Anahid Nersessian: “Ode on a Grecian Urn” is probably Keats’s most famous poem. It ends with a very, very famous line: “Beauty is truth, truth, beauty.” What it describes is an urn, and more specifically, a scene that’s painted on this urn of a bunch of people—presumably in ancient Greece, somewhere in the ancient world—going to a sacrifice. So, it’s some kind of religious festival. Some people are going to sacrifice, and they’re leading a cow through their village. And the other thing that you see on the urn, and it’s probably part of the same festivities, is women being chased by men, and the women are described specifically as “maidens loth.” The word loth means unwilling, but it’s even stronger than that—it means full of hatred for whatever it is that is chasing you, or trying to make you do something you don’t want.
So, Keats scholars have always understood that what is depicted on the urn is, at least in part, a scene of sexual violence. These women are being chased by the men. There’s also a woman who is frozen and described as frozen in time as she runs from the male youth who is trying to catch her. People have always understood that what was on the urn is a scene of sexual violence. And so, the question is, how do you get from that to the lines that conclude the poem:
“Beauty is truth, truth beauty,”—that is all
Ye know on earth, an all ye need to know.
There are thousands of interpretations of these lines. One really straightforward interpretation of them and of the poem would be, you know, lots of bad stuff happens, women get raped, cows get killed, lots of bad stuff happens in life. But human beings make art out of that bad stuff. And the art that they make is beautiful. And that’s the truth of human experience. The truth of human experience is not all the bad stuff that goes down, but the redemption of that bad stuff through its representation, through its elevation into art. That is the straightforward back-of-the-textbook answer about the poem.
My reading of the poem is pretty different. I actually think that the poem is spoken not by a voice that ultimately belongs to Keats. I think that the speaker of the poem is a character of sorts; I think it’s a character who we’re not supposed to trust and we’re not supposed to listen to. And I think that that message that is delivered at the end of the poem is actually supposed to fall flat, even if it sounds good, and it does sound good. I mean, those are beautiful, beautiful lines. It almost sounds like a slogan; this is very pat, it’s very accessible. It is something that you can remember easily. And that’s part of the trick of the poem, because actually, I think we’re not meant to believe that at all. We’re actually not meant to believe that the bad stuff that happens in life or has happened through the course of human history is in any way redeemed or made better by being turned into art.

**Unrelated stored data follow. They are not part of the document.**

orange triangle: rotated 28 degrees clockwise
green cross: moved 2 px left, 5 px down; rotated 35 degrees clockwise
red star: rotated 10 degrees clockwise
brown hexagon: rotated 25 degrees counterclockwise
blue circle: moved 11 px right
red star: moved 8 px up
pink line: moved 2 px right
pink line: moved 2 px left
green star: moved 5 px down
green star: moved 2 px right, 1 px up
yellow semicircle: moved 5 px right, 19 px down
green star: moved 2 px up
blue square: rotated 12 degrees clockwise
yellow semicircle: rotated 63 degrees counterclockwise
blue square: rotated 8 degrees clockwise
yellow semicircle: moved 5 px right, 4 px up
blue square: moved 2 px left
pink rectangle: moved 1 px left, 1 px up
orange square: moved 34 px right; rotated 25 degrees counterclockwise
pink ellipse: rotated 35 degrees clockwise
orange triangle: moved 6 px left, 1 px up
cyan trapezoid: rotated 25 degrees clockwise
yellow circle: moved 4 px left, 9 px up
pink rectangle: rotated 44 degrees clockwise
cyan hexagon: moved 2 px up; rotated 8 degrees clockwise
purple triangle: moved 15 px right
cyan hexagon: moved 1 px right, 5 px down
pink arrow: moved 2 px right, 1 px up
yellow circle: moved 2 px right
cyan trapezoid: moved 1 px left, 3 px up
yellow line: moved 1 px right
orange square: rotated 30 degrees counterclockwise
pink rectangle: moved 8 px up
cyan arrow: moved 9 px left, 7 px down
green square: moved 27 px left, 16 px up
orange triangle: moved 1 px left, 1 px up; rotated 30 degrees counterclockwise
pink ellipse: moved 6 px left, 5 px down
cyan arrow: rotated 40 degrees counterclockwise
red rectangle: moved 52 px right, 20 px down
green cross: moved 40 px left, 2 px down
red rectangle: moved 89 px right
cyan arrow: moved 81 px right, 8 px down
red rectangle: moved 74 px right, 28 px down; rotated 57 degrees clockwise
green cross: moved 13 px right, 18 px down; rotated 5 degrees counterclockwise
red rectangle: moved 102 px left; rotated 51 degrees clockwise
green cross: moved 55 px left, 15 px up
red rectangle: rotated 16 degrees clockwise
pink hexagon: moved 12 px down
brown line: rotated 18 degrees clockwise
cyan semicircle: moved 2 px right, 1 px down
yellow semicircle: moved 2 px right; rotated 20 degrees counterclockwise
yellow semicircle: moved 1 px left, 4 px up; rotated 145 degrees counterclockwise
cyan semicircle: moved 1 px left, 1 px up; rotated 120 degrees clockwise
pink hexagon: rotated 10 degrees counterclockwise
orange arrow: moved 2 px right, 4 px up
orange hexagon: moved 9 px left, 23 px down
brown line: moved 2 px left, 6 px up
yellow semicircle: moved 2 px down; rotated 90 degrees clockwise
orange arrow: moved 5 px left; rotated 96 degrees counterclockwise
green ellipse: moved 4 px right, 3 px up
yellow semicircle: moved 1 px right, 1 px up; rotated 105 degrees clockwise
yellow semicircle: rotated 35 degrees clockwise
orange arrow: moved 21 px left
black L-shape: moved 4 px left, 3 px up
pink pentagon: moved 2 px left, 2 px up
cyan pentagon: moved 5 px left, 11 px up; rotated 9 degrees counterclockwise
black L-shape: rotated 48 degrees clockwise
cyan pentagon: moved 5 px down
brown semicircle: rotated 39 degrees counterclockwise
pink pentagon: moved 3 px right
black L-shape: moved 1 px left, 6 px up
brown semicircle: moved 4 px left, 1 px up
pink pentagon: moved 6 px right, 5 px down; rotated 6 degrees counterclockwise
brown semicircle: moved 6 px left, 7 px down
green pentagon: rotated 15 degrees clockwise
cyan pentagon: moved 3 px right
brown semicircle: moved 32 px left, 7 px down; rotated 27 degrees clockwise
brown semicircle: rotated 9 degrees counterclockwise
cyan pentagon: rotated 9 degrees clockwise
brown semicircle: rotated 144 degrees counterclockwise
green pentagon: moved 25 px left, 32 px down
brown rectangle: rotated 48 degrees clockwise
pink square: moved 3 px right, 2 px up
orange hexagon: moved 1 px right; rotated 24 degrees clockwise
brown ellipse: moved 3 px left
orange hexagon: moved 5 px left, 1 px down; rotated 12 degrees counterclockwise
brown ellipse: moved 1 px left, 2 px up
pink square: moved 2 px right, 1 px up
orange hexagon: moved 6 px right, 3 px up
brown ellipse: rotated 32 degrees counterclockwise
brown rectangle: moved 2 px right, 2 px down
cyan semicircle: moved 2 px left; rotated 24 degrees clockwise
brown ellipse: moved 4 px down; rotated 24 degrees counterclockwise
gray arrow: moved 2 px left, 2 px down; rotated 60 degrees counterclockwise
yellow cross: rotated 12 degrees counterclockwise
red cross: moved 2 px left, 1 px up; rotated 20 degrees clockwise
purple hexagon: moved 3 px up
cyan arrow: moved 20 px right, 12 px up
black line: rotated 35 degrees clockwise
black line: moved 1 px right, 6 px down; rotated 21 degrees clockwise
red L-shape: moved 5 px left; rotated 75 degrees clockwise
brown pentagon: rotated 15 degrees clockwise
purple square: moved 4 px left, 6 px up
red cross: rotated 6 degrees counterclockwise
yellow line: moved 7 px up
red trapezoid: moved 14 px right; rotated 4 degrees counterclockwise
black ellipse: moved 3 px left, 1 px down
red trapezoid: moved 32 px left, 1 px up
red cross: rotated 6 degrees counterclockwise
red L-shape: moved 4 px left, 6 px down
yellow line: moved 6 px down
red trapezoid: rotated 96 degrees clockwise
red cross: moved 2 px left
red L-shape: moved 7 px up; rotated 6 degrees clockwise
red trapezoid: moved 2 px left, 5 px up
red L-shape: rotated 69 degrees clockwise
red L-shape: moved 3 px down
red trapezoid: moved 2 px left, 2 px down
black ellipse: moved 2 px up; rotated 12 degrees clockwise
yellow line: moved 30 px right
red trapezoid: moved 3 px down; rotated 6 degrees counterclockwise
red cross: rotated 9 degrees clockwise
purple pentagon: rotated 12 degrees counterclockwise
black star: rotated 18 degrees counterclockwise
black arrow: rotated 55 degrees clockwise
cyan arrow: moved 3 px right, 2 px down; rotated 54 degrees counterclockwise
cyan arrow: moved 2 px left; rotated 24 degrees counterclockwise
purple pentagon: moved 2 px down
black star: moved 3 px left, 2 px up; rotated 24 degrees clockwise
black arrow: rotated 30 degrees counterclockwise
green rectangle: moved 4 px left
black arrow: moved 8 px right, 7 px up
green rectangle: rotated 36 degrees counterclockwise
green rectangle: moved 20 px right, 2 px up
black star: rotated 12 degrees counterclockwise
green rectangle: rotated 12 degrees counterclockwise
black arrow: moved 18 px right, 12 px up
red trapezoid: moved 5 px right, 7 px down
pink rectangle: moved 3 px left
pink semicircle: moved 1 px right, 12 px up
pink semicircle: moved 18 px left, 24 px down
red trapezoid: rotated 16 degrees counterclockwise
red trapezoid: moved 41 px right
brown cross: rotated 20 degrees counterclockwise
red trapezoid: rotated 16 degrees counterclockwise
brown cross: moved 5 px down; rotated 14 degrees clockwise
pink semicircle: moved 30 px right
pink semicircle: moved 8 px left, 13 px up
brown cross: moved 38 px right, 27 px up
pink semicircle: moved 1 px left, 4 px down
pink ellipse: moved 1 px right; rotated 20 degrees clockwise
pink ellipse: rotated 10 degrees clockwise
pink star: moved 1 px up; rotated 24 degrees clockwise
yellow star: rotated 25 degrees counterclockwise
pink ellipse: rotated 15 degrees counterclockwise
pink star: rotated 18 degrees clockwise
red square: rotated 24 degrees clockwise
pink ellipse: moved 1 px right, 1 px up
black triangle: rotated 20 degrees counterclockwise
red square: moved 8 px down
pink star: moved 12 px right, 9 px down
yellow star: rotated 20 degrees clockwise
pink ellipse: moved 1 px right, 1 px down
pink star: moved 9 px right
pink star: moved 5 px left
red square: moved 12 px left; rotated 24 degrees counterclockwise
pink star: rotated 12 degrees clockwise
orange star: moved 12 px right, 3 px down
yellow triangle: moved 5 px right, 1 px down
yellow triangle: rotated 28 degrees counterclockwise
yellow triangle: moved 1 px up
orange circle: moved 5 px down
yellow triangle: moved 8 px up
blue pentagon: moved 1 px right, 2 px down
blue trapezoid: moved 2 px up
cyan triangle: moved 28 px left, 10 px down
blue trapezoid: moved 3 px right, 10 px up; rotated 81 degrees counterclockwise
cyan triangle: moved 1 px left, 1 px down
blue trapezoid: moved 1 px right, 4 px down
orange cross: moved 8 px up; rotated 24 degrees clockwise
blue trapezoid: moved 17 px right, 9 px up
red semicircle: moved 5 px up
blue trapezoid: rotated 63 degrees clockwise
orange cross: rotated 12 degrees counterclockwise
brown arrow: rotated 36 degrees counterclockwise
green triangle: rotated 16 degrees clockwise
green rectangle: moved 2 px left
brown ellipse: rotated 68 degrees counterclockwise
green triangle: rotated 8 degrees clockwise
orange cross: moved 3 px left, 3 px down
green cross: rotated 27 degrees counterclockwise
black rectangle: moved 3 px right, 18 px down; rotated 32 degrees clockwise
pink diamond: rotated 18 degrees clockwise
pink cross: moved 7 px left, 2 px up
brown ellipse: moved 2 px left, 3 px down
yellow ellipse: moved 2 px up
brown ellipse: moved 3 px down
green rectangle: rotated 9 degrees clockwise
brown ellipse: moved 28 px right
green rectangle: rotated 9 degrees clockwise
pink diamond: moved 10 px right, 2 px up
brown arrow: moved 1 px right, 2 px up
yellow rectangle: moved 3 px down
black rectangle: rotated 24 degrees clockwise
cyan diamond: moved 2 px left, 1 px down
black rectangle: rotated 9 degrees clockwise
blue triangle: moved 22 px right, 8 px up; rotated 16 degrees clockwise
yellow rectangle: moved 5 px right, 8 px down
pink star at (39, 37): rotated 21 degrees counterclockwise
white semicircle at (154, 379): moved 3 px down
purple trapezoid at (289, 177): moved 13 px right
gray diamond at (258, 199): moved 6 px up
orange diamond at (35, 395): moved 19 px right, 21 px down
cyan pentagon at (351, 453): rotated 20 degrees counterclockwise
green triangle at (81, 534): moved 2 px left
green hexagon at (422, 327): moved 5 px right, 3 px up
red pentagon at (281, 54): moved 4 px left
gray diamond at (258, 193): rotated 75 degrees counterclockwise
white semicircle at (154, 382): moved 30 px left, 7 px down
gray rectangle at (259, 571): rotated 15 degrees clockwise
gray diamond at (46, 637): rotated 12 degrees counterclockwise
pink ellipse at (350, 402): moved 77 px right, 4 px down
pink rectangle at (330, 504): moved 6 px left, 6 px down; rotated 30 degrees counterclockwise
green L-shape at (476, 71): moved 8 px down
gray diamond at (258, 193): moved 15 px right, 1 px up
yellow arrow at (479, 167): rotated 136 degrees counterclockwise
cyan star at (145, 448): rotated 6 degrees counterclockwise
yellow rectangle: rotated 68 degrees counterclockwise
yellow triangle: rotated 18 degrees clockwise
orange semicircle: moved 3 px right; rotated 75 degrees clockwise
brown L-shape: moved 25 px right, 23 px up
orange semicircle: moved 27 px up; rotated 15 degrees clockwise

And in fact, what we have to understand when we encounter art, particularly art that represents human suffering, in this case art that represents sexual violence, we have to understand that there is no way to say “it turned out okay because now we have this beautiful urn.” We actually have to dwell in the very, very, very difficult and uncomfortable position of knowing that one of the things art does is aestheticize or beautify or prettify incredible pain. And that’s a very, very hard thing to recognize. If you’re somebody that loves art, if you’re somebody that makes art, it’s a very hard thing to recognize.
And so that’s my reading of the poem. I actually think that the moral at the end of the poem is not pat. I actually think it’s a kind of a trap, and that if you read it and you think, “Oh, yeah, that’s true,” then you’re as bad as the speaker of the poem. You’re as bad as someone who looks at art and forgets the pain that it has come out of it.
Anahid Nersessian is an associate professor of English at the University of California at Los Angeles. She is the author of The Calamity Form: On Poetry and Social Life; Utopia, Limited: Romanticism and Adjustment; and Keats’s Odes: A Lover’s Discourse.